Kulturkampf um den Glauben im Klassenzimmer

Berlin. "In Berlin geht's um die Freiheit." Was TV-Star Günther Jauch von vielen Werbeplakaten verkündet, klingt fast wie vor 20 Jahren, als die Mauer noch stand. Ein bizarrer Wahlkampf findet derzeit an der Spree statt. Er endet am Sonntag mit einem Volksentscheid. Es geht um die Frage, ob an den Schulen Religionskunde oder das Fach Ethik gelehrt werden soll

 Auf Berlins Straßen tobt ein bizarrer Wahlkampf: Tita von Hardenberg und Günther Jauch sind prominente Unterstützer der Initiative "Pro Reli". Foto: dpa

Auf Berlins Straßen tobt ein bizarrer Wahlkampf: Tita von Hardenberg und Günther Jauch sind prominente Unterstützer der Initiative "Pro Reli". Foto: dpa

Berlin. "In Berlin geht's um die Freiheit." Was TV-Star Günther Jauch von vielen Werbeplakaten verkündet, klingt fast wie vor 20 Jahren, als die Mauer noch stand. Ein bizarrer Wahlkampf findet derzeit an der Spree statt. Er endet am Sonntag mit einem Volksentscheid. Es geht um die Frage, ob an den Schulen Religionskunde oder das Fach Ethik gelehrt werden soll. Die ideologisch hart geführte Auseinandersetzung offenbart, wie tief die Stadt zerrissen ist.

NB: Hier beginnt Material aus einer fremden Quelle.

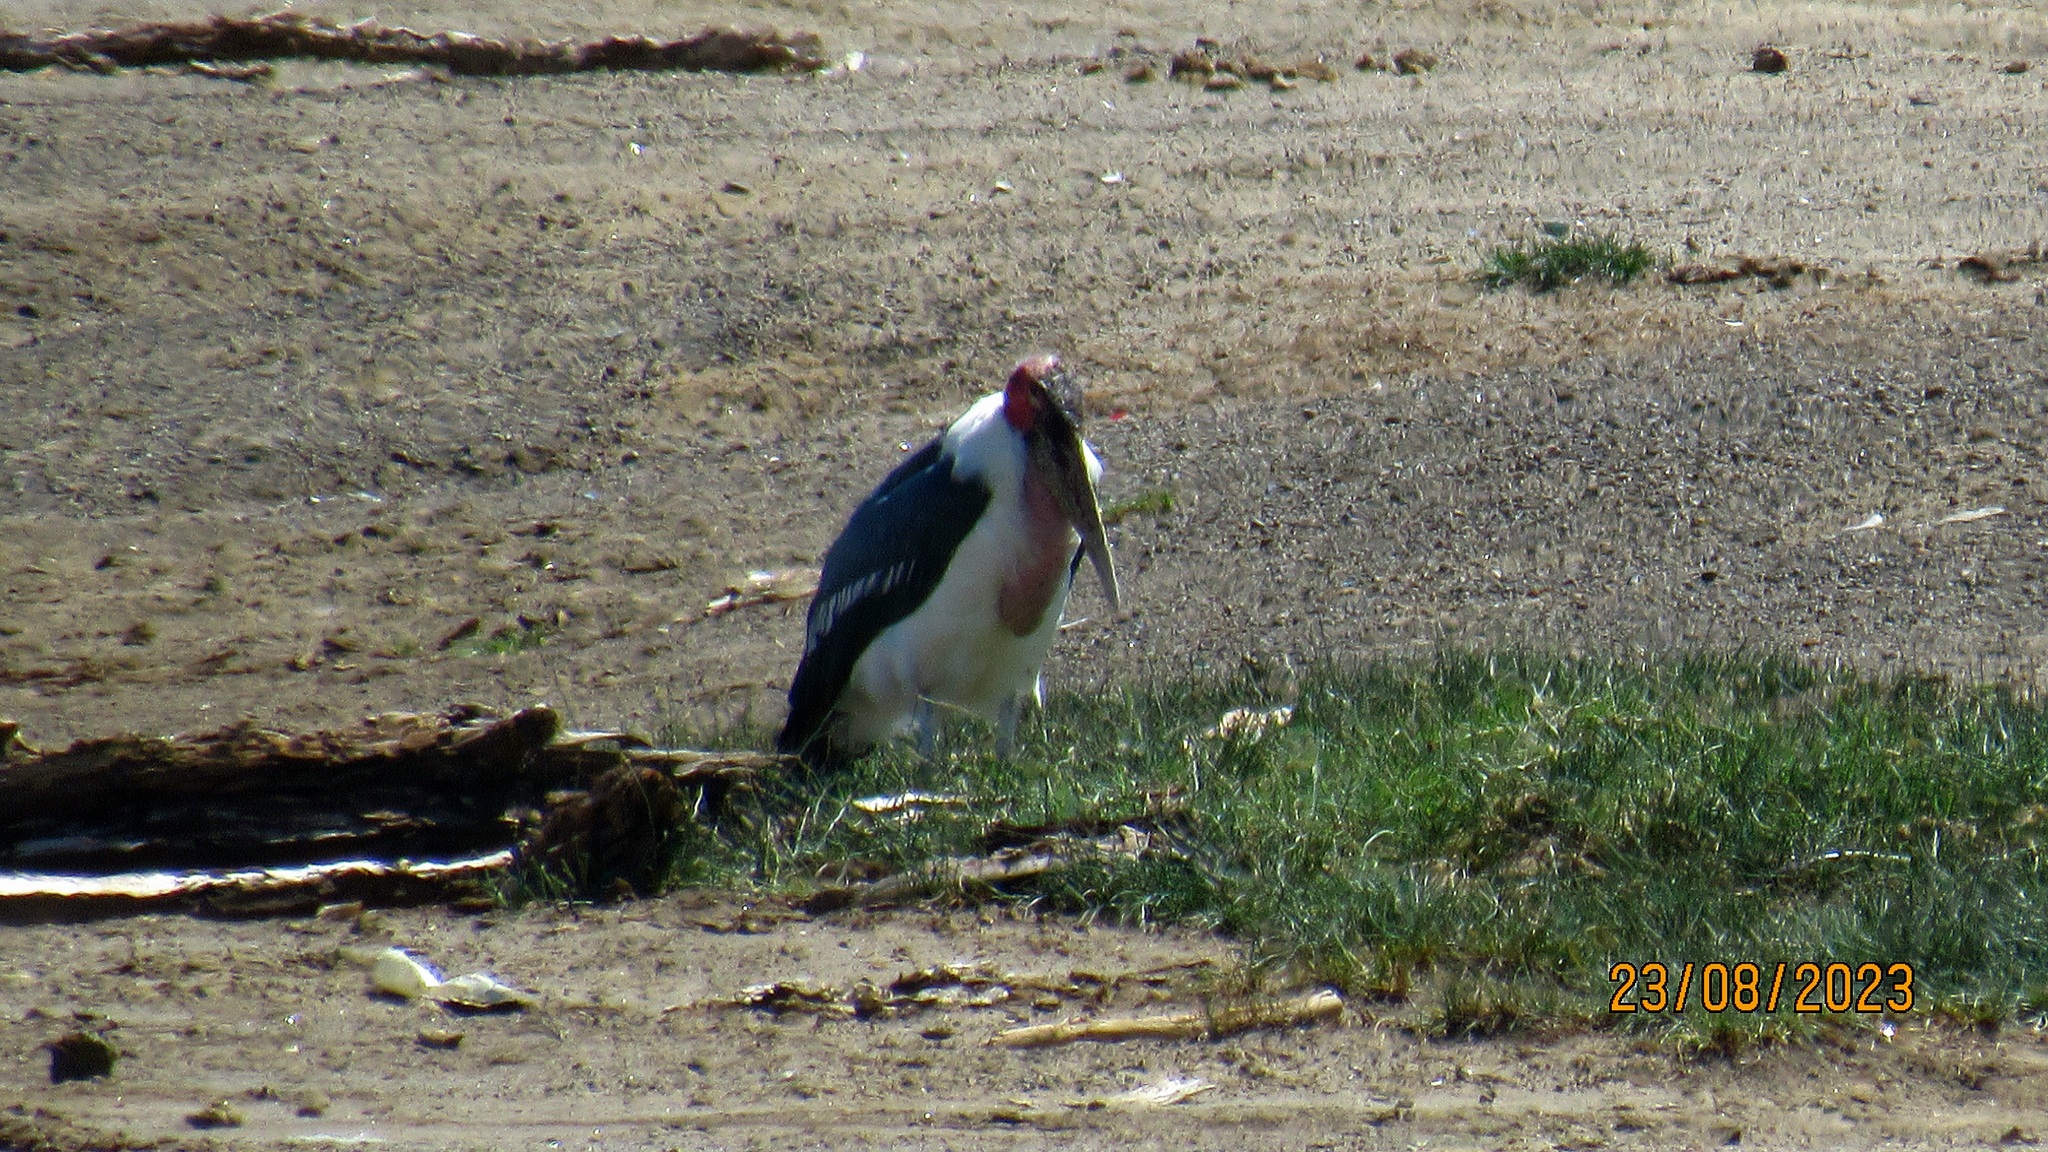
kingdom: Animalia
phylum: Chordata
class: Aves
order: Ciconiiformes
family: Ciconiidae
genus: Leptoptilos
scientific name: Leptoptilos crumenifer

Seltsame Begriffe prägen den Streit. Da ist bei der Initiative "Pro Reli" von "Zwangsethik" die Rede und auf der Gegenseite von "Wahlzwang". Plakate werden übermalt, etwa das von Moderatorin Tita von Hardenberg, deren "Pro-Reli"-Aussage kurzerhand ergänzt wird mit "Ich als Zahnarztgattin . . .". Deutschlands oberster katholischer Bischof, Robert Zollitsch, wirft dem rot-roten Senat Einflussnahme auf den Religionsunterricht "wie zu Zeiten des Kommunismus" vor. Es ist ein Kulturkampf, in dem für den Religionsunterricht neben Jauch auch die Ex-Ministerin Andrea Fischer (Grüne), Hertha-Verteidiger Arne Friedrich und Buchautor Eckart von Hirschhausen in Stellung gegangen sind. Zusammen mit CDU und FDP. Auf der Gegenseite, "Pro Ethik" genannt, stehen die Berliner SPD, die Linkspartei und die Grünen. Als Promis bietet man Wolf Biermann, Justizministerin Brigitte Zypries (SPD) und Präsidentschaftskandidatin Gesine Schwan auf. Pardon wird gegenseitig nicht gegeben. Weil Bundestagsvizepräsident Wolfgang Thierse als überzeugter Katholik "Pro Reli" ist, muss der bisherige Spitzenkandidat der Berliner SPD bei der kommenden Bundestagswahl sogar um einen sicheren Listenplatz bangen.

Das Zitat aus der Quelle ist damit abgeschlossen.